TVM has shown satisfactory performance on MLP models with CPU. However there are still some defects in the assembly code generated by LLVM which block AutoTVM/AutoScheduler from achieving optimal on GEMM.
LIBXSMM is a open source library developed by Intel Lab for accelerating small matrix multiplication. It leverages the JIT code generator to generate high efficient GEMM kernels for x86 CPU, which could be very close to hardware rootline. According to our evaluation, in “small” GEMM (cube_root(m, n, k) <= 256) , LIBXSMM shows a superior performance over the well-known BLAS library Intel MKL:
This evaluation was run on Intel clx-8255c, which has a peak performance of 153 GFLOPS for single core. We can see LIBXSMM surpasses MKL in all shapes, and already very close to peak.

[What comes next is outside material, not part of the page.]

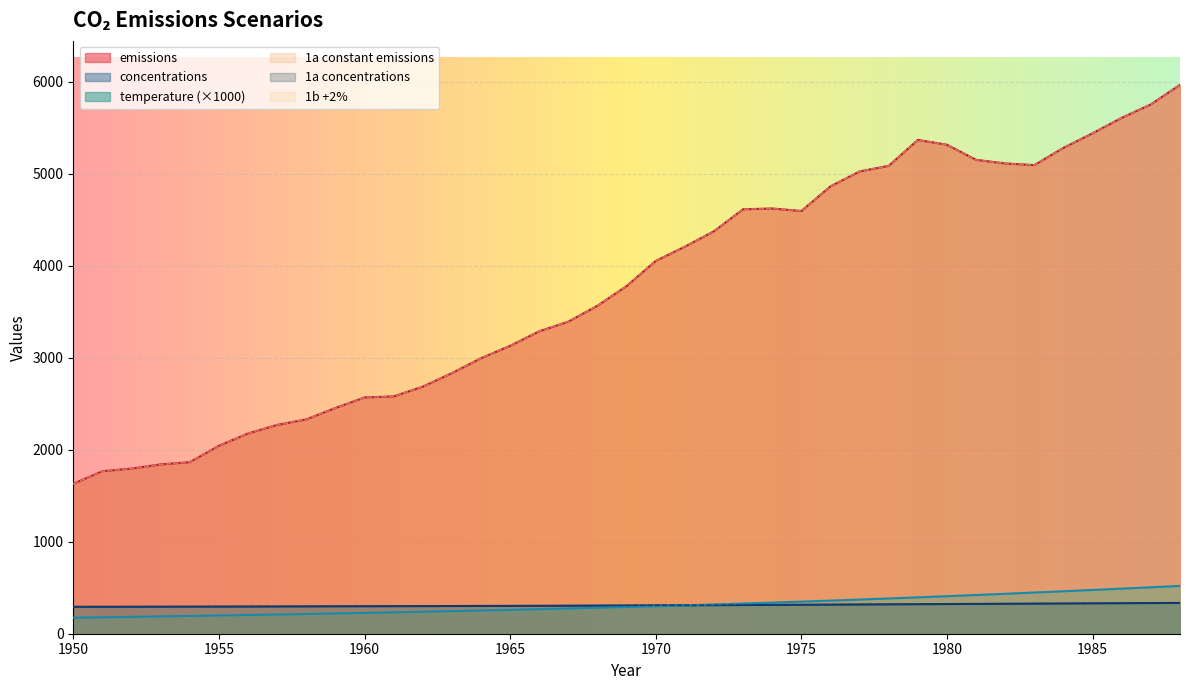

List the labels in order of temperature value, smallest first.

1950, 1951, 1952, 1953, 1954, 1955, 1956, 1957, 1958, 1959, 1960, 1961, 1962, 1963, 1964, 1965, 1966, 1967, 1968, 1969, 1970, 1971, 1972, 1973, 1974, 1975, 1976, 1977, 1978, 1979, 1980, 1981, 1982, 1983, 1984, 1985, 1986, 1987, 1988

By the way, given that LIBXSMM can generate quite efficient GEMM kernel implementation, it is also an ideal substitution for inner-kernel of normal size GEMM. According our experiments, the AutoTVM templates we wrote with LIBXSMM as register-block generation, has a much higher performance comparing to MKL or existing TOPI implementation:
This result was collected on a real-world model, which runs on Intel clx-8255c. Every instance is assigned 6 core each, so the peak performance would be 153 GFLOP x 6 = 918 GFLOPS. We can see that the libxsmm implementation outperforms MKL or existing AutoTVM by roughly 2~3 times in almost all shapes. Finally the overall improvement for the model is 2.3X.
Proposal
This proposal aims to integrate LIBXSMM into TVM to accelerate small GEMM and serve as inner-kernel to accelerate normal size GEMM.
We propose to integrate LIBXSMM with TVM in following 3 components:
Add extern call “tvm.contrib.libxsmm.gemm” in “contrib” directory;
Use BYOC to accelerate small GEMM (cube_root(m, n, k ) <= 256);
Integrate our AutoTVM template into TOPI, as a GEMM implementation candidate.

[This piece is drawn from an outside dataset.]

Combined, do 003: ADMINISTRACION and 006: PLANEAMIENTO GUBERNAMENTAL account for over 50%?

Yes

Thanks for the proposal and it does useful. One question I have is whether LIBXSMM supports epilogue (e.g., ReLU, bias add) after GEMM, or it just focuses on single GEMM operator? If it just focuses on a single operator, then it seems not necessary to use BYOC but could just simply register them as another extern schedule such as CBLAS.
Yes, LIBXSMM does have epilogue support now, which includes bias, relu, softmax, tanh and gelu fusion. So I think BYOC would help. Thank you for the suggestion!
Thanks for the clarification. Yes in this case BYOC would be a more reasonable solution. Meanwhile, could you file an official RFC here for your proposal? It would definitely make your integration process much more smooth.
I am very interested! For those who don’t already know, I have experience working with LIBXSMM from my time at Intel, and some of this work landed in a SC21 paper which I coauthored.
The paper comes from Intel itself and has data/cites a lot of sources which prove that the LIBXSMM approach beats OneDNN in many cases. It’s exciting that the community is considering adding LIBXSMM as a BYOC target. I think it will bring great benefits to TVM’s Intel CPU performance!
LIBXSMM does have quantized kernels using VNNI, but I haven’t evaluate them against onednn’s int8 kernels. I think it’s a good idea to add quantized kernels as well, let’s put it in our future plan.
Thank you for the information, Denise!. I remeber you’ve mentioned that you already tried to integrate LIBXSMM into LLVM before, is that work going on well?